Motorola 6800 processors
The 6800 is a microprocessor produced by Motorola and released shortly after the Intel 8080, in 1975. It had 78 instructions, including the (in)famous, undocumented Halt and Catch Fire (HCF) bus test instruction. It may have been the first µP with an index register.
It was usually packaged in a 40 pin DIP (dual-inline package).
The 6800 'fathered' several descendants, the pinnacle being the greatly extended and semi-compatible 6809, which was used in the Vectrex video game console and the TRS-80 Color Computer, among several others. There are also many microcontrollers descended from the 6800 architecture, such as the Motorola 6801/6803, 6805, 68HC08, 68HC11 and 68HC12.

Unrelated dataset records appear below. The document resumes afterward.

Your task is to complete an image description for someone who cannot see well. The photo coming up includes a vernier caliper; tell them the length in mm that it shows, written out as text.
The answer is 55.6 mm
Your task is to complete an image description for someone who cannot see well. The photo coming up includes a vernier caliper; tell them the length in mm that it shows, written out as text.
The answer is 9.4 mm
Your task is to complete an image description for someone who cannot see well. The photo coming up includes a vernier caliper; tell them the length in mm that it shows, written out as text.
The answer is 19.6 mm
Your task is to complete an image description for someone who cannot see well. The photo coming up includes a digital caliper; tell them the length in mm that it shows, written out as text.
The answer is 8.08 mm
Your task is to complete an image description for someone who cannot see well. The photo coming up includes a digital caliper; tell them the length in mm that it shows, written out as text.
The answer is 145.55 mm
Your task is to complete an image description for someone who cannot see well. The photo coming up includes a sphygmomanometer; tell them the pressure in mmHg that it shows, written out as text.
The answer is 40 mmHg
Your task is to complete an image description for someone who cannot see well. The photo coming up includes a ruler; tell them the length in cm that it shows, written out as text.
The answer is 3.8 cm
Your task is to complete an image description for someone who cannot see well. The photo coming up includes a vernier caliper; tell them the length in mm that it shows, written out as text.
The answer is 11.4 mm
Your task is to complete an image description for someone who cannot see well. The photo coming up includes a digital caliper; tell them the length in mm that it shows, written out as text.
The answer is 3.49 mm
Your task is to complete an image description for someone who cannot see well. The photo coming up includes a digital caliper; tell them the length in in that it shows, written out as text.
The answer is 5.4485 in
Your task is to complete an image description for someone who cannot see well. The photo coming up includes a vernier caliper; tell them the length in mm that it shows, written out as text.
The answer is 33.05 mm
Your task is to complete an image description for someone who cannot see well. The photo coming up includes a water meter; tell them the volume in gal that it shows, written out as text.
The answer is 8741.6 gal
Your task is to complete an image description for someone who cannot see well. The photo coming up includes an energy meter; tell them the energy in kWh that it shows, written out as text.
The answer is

Hitachi, Ltd. acted as a second source for many of Motorola's CPUs, and also produced its own derivatives including the 6301 and 6303, which could run 6800 code. These microprocessors also had a couple of extra instructions added to their instruction sets.
Competitor MOS Technology came up with an architectural relative of the 6800, with its 6502 ('lawsuit compatible' MPU) and its successors. The 6502 did not have the 16-bit registers of the 6800, but had more addressing modes. The 6502 was used in many computers and game consoles during the late 1970s and early-to-mid-1980s (most notably the Atari 2600, Apple II, the Commodore PET, VIC-20 and Commodore 64, and the Acorn Electron/BBC Microcomputer), and the Nintendo Entertainment System or NES.